In a nutshell, the Act provides that Nigerian companies must be given primary consideration in the award of oil blocks, oilfield licences, oil lifting licences and any other contract available in the Nigerian oil industry. It also demands that in bidding for any licence, permit or interest or in the industry, an operator must show proof of compliance with the local content Act.
From now on, most activities of the oil industry will not only be carried out in Nigeria but also to a very large extent, in the oil producing communities, ensuring the participation of manpower and expertise in the locality.

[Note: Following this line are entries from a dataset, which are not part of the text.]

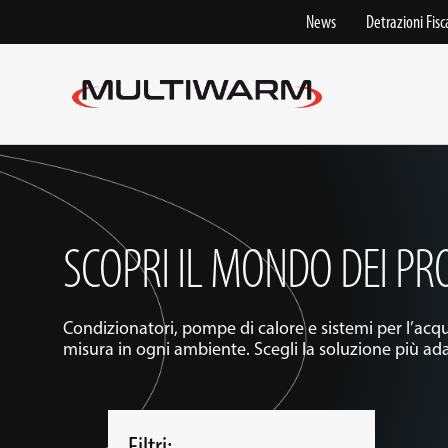
Skip
News
Detrazioni Fisca
to
content
SCOPRI IL MONDO DEI P
Condizionatori, pompe di calore e sistemi per l’acqu
misura in ogni ambiente. Scegli la soluzione più ada
Filtri: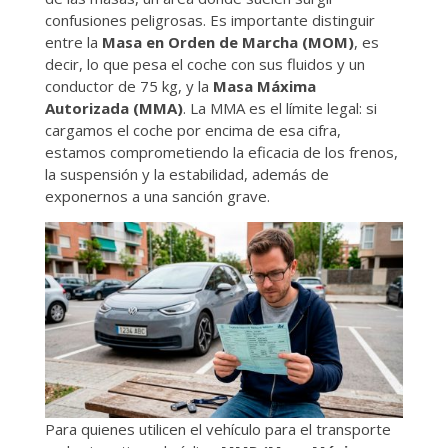
confusiones peligrosas. Es importante distinguir
entre la
Masa en Orden de Marcha (MOM)
, es
decir, lo que pesa el coche con sus fluidos y un
conductor de 75 kg, y la
Masa Máxima
Autorizada (MMA)
. La MMA es el límite legal: si
cargamos el coche por encima de esa cifra,
estamos comprometiendo la eficacia de los frenos,
la suspensión y la estabilidad, además de
exponernos a una sanción grave.
Para quienes utilicen el vehículo para el transporte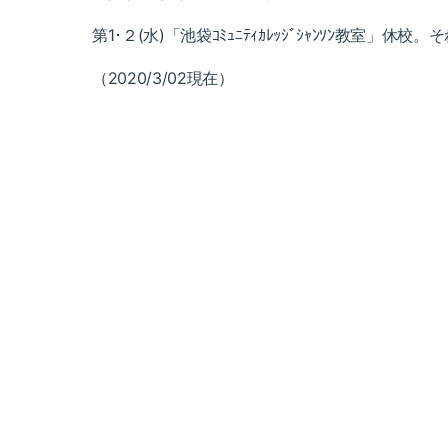
第1･２(水)「池袋ｺﾐｭﾆﾃｨｶﾚｯｼﾞｼｬﾝｿﾝ教室」休
（2020/3/02現在）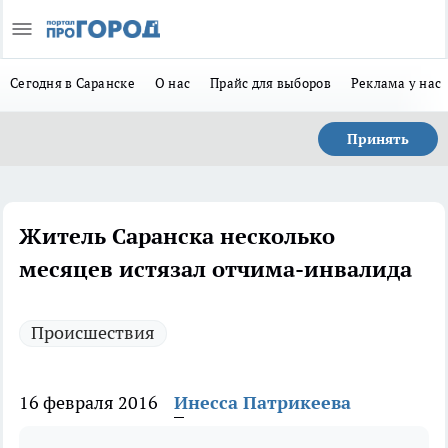
Сегодня в Саранске
О нас
Прайс для выборов
Реклама у нас
Принять
Житель Саранска несколько
месяцев истязал отчима-инвалида
Происшествия
16 февраля 2016
Инесса Патрикеева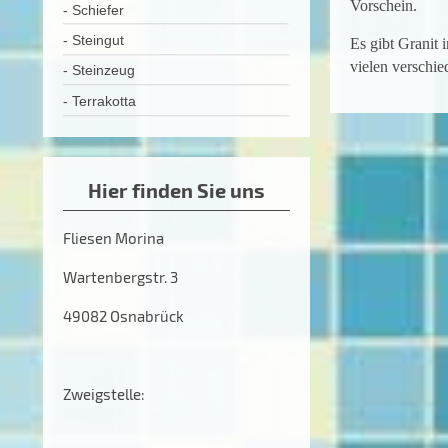
Vorschein.
- Schiefer
- Steingut
Es gibt Granit 
vielen verschie
- Steinzeug
- Terrakotta
Hier finden Sie uns
Fliesen Morina
Wartenbergstr. 3
49082 Osnabrück
Zweigstelle:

According to the Minister of Petroleum Resources, Mrs Diezani Allison Madueke, this initiative is sure to generate over 30,000 jobs within five years. It will also turn the fortunes of Nigeria around from a net importer of petroleum products, such as petrol, diesel, kerosene and others, to a self_sufficient oil producing country as obtains in other OPEC countries such as Iran and Venezuela.
We salute the resourcefulness of Senator Maeba and his colleagues in getting this Act into existence. As a crusader for justice, peace and equity in the Niger Delta, we believe very strongly that this law, when implemented with great commitment, will not only ensure lasting peace and stability in the Niger Delta, but also lead to economic prosperity among its people and other Nigerians in general willing to tap into the benefits of the oil industry.
It will also reduce the incidence of hundreds of young people thronging the premises of the Niger Delta Development Commission (NDDC) because sources of employment in the oil industry will be within easy reach in the oil producing zone and beyond.
We hope the euphoria we are wrapped up in will not be bogged down by our usual poor implementation of laws. In Nigeria , the problem is not the absence of laws and fine ideas. Implementation is the real challenge.